1. 機械学習で野菜を収穫できる「Vegebot」 ケンブリッジ大学飯田教授研究チーム(イギリス)
ケンブリッジ大学では、機械学習を用いてレタスの収穫を可能にする農業用ロボット「Vegebot」を開発。レタスは葉がいたみやすいため、いまだに多くは手作業で収穫されているのだが、この開発によって人手不足を解消できると期待されている。 

2. 24本のアームで単純作業を効率よくこなす「Agrobot」(スペイン)
スペインの企業は、イチゴの収穫用に特化した収穫ロボットを開発した。
特徴は、24本のアームを駆使して繊細かつ単調な作業を淡々とこなすこと。
画像処理装置によって、イチゴの成熟度をその都度判断するため適切な採取が可能だという。 

3. 赤い砂漠広がる南オーストラリアで海水がトマトを育てる 「Sundrop Farm」(オーストラリア)
ワインの産地としても知られる南オーストラリアは、乾いた大地が沿岸そばまで広がっている。その砂漠で農業を行うには、水資源の確保が最大の難関。だが、この農場では鏡の反射を利用した太陽光発電のエネルギーによって、海水からフレッシュな水を精製できるという。その真水を用い、太陽の恵みを浴びたトマトを生産している。 

4. インドネシアの稲作農家と小売りを直接つなぐデジタルプラットフォーム 「リマキロとワルンピンター」(インドネシア)
貧しい稲作農家の現状を改善しようと、小売店と農家を直接つなぐことに挑んだスタートアップ「リマキロ」。デジタルプラットフォームを使うことで、中間業者の不当な搾取を透明化できると期待された。

その後、「リマキロ」は「ワルンピンター」に吸収されたが、「ワルンピンター」は自らが「ワルン」という小売店を組織。直接的に、店舗の運営にも乗り出したことで透明性が確保できると期待されている。 

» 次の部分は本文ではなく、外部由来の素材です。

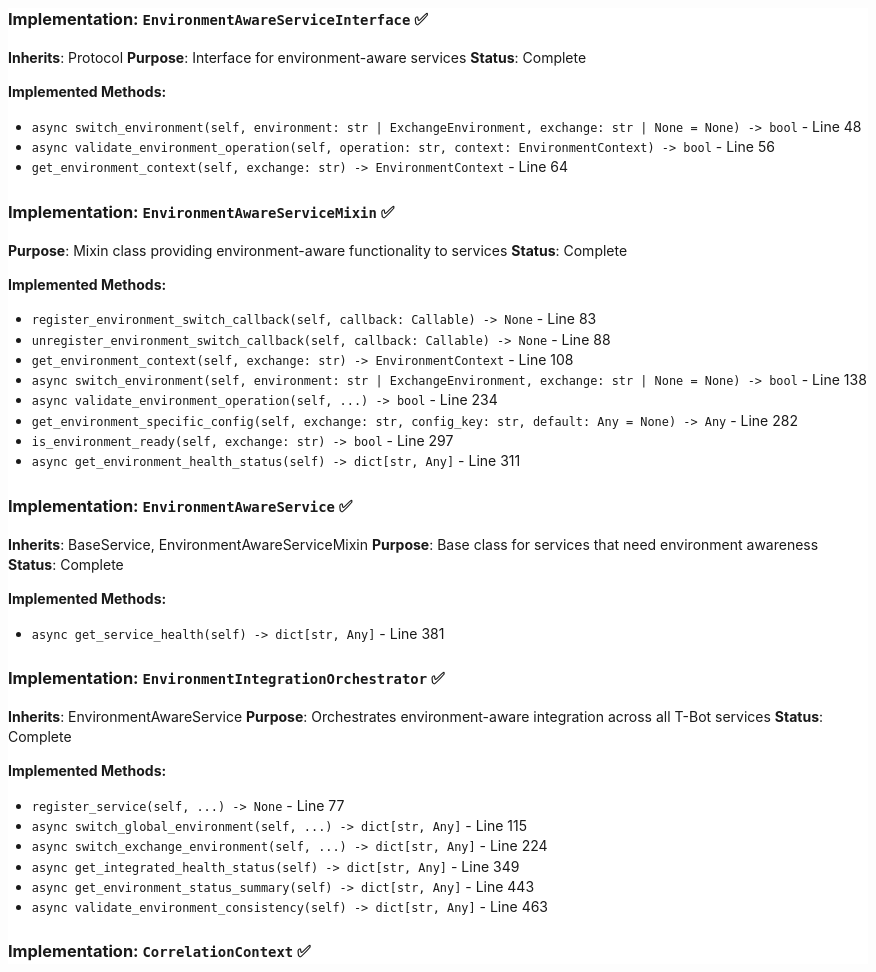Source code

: ### Implementation: `EnvironmentAwareServiceInterface` ✅

**Inherits**: Protocol
**Purpose**: Interface for environment-aware services
**Status**: Complete

**Implemented Methods:**
- `async switch_environment(self, environment: str | ExchangeEnvironment, exchange: str | None = None) -> bool` - Line 48
- `async validate_environment_operation(self, operation: str, context: EnvironmentContext) -> bool` - Line 56
- `get_environment_context(self, exchange: str) -> EnvironmentContext` - Line 64

### Implementation: `EnvironmentAwareServiceMixin` ✅

**Purpose**: Mixin class providing environment-aware functionality to services
**Status**: Complete

**Implemented Methods:**
- `register_environment_switch_callback(self, callback: Callable) -> None` - Line 83
- `unregister_environment_switch_callback(self, callback: Callable) -> None` - Line 88
- `get_environment_context(self, exchange: str) -> EnvironmentContext` - Line 108
- `async switch_environment(self, environment: str | ExchangeEnvironment, exchange: str | None = None) -> bool` - Line 138
- `async validate_environment_operation(self, ...) -> bool` - Line 234
- `get_environment_specific_config(self, exchange: str, config_key: str, default: Any = None) -> Any` - Line 282
- `is_environment_ready(self, exchange: str) -> bool` - Line 297
- `async get_environment_health_status(self) -> dict[str, Any]` - Line 311

### Implementation: `EnvironmentAwareService` ✅

**Inherits**: BaseService, EnvironmentAwareServiceMixin
**Purpose**: Base class for services that need environment awareness
**Status**: Complete

**Implemented Methods:**
- `async get_service_health(self) -> dict[str, Any]` - Line 381

### Implementation: `EnvironmentIntegrationOrchestrator` ✅

**Inherits**: EnvironmentAwareService
**Purpose**: Orchestrates environment-aware integration across all T-Bot services
**Status**: Complete

**Implemented Methods:**
- `register_service(self, ...) -> None` - Line 77
- `async switch_global_environment(self, ...) -> dict[str, Any]` - Line 115
- `async switch_exchange_environment(self, ...) -> dict[str, Any]` - Line 224
- `async get_integrated_health_status(self) -> dict[str, Any]` - Line 349
- `async get_environment_status_summary(self) -> dict[str, Any]` - Line 443
- `async validate_environment_consistency(self) -> dict[str, Any]` - Line 463

### Implementation: `CorrelationContext` ✅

5. 循環型農業について学べるハノイの美しくて不思議な図書館 「VAC図書館」(ベトナム)
ベトナムのファーミング・アーキテクツ社が設計したハノイの図書館は、一見するとエコでおしゃれなリゾートホテルのようだ。その実態は、図書館でリラックスした空間で書に親しめる。

しかも、水産養殖(アクアカルチュア)と水耕栽培(ハイドロポニックス)をミックスした「アクアポニックス」という、循環型の有機農業を間近に体感できることで話題だ。
池で飼う魚の排せつ物が微生物によって分解され、植物がそれらを栄養素として吸収するサイクルを目で見て感じることができる。

アグリテックの今後

国内外で盛んになり始めたアグリテック。コロナ禍で、人と人の密接な交流や物流が見直されるなか、さらに注目を集めそうだ。

ただ、問題点がないわけではない。たいていのテクノロジーは、導入するのにコストも手間もかかる。小さな農家がそのハードルを超えるのは簡単ではない。

日本国内では、農林水産省が中心となり「スマート農業」を推進。人材バンクの構築や、農業大学でスマート農業のカリキュラム必須化への動きも見られる。産官学が連携を強化するなどして、人々にとって欠かせない農業を支える技術と発想のさらなる充実を期待したい。

※掲載している情報は、2020年10月27日時点のものです。